[Saved data entries]

+ + + + +

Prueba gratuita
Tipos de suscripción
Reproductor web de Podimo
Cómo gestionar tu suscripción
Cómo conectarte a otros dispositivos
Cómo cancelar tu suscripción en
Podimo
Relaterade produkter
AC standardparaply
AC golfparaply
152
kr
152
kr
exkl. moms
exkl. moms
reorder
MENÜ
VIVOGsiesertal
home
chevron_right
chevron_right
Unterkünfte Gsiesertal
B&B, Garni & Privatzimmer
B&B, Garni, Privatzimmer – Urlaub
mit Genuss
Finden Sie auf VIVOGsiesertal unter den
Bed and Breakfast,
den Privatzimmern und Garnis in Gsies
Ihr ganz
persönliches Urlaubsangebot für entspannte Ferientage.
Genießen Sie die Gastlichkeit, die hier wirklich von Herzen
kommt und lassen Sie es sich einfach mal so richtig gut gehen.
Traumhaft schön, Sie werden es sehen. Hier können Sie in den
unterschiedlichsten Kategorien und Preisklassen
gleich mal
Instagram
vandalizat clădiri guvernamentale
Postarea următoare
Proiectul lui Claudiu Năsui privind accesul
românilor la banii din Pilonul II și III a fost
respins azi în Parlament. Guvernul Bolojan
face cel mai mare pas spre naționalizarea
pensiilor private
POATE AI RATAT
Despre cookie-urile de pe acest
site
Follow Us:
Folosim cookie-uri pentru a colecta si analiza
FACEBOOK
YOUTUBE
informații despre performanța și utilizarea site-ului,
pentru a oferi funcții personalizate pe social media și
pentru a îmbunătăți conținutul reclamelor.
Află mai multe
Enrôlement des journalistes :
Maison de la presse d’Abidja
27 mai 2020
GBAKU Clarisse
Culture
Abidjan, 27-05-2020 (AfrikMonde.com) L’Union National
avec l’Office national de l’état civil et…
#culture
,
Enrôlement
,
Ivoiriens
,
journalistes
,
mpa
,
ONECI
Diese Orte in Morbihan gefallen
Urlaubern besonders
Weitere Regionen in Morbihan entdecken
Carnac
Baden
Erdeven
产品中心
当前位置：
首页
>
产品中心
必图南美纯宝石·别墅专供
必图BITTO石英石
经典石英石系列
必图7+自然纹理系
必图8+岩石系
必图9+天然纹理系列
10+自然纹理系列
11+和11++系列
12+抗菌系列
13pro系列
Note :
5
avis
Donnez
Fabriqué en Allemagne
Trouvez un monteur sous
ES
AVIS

+ + + + +

■ TASK ITEM: Set down every line of the listing above without any change, keeping the original order.

■ EXERCISE RESPONSE:
Prueba gratuita
Tipos de suscripción
Reproductor web de Podimo
Cómo gestionar tu suscripción
Cómo conectarte a otros dispositivos
Cómo cancelar tu suscripción en
Podimo
Relaterade produkter
AC standardparaply
AC golfparaply
152
kr
152
kr
exkl. moms
exkl. moms
reorder
MENÜ
VIVOGsiesertal
home
chevron_right
chevron_right
Unterkünfte Gsiesertal
B&B, Garni & Privatzimmer
B&B, Garni, Privatzimmer – Urlaub
mit Genuss
Finden Sie auf VIVOGsiesertal unter den
Bed and Breakfast,
den Privatzimmern und Garnis in Gsies
Ihr ganz
persönliches Urlaubsangebot für entspannte Ferientage.
Genießen Sie die Gastlichkeit, die hier wirklich von Herzen
kommt und lassen Sie es sich einfach mal so richtig gut gehen.
Traumhaft schön, Sie werden es sehen. Hier können Sie in den
unterschiedlichsten Kategorien und Preisklassen
gleich mal
Instagram
vandalizat clădiri guvernamentale
Postarea următoare
Proiectul lui Claudiu Năsui privind accesul
românilor la banii din Pilonul II și III a fost
respins azi în Parlament. Guvernul Bolojan
face cel mai mare pas spre naționalizarea
pensiilor private
POATE AI RATAT
Despre cookie-urile de pe acest
site
Follow Us:
Folosim cookie-uri pentru a colecta si analiza
FACEBOOK
YOUTUBE
informații despre performanța și utilizarea site-ului,
pentru a oferi funcții personalizate pe social media și
pentru a îmbunătăți conținutul reclamelor.
Află mai multe
Enrôlement des journalistes :
Maison de la presse d’Abidja
27 mai 2020
GBAKU Clarisse
Culture
Abidjan, 27-05-2020 (AfrikMonde.com) L’Union National
avec l’Office national de l’état civil et…
#culture
,
Enrôlement
,
Ivoiriens
,
journalistes
,
mpa
,
ONECI
Diese Orte in Morbihan gefallen
Urlaubern besonders
Weitere Regionen in Morbihan entdecken
Carnac
Baden
Erdeven
产品中心
当前位置：
首页
>
产品中心
必图南美纯宝石·别墅专供
必图BITTO石英石
经典石英石系列
必图7+自然纹理系
必图8+岩石系
必图9+天然纹理系列
10+自然纹理系列
11+和11++系列
12+抗菌系列
13pro系列
Note :
5
avis
Donnez
Fabriqué en Allemagne
Trouvez un monteur sous
ES
AVIS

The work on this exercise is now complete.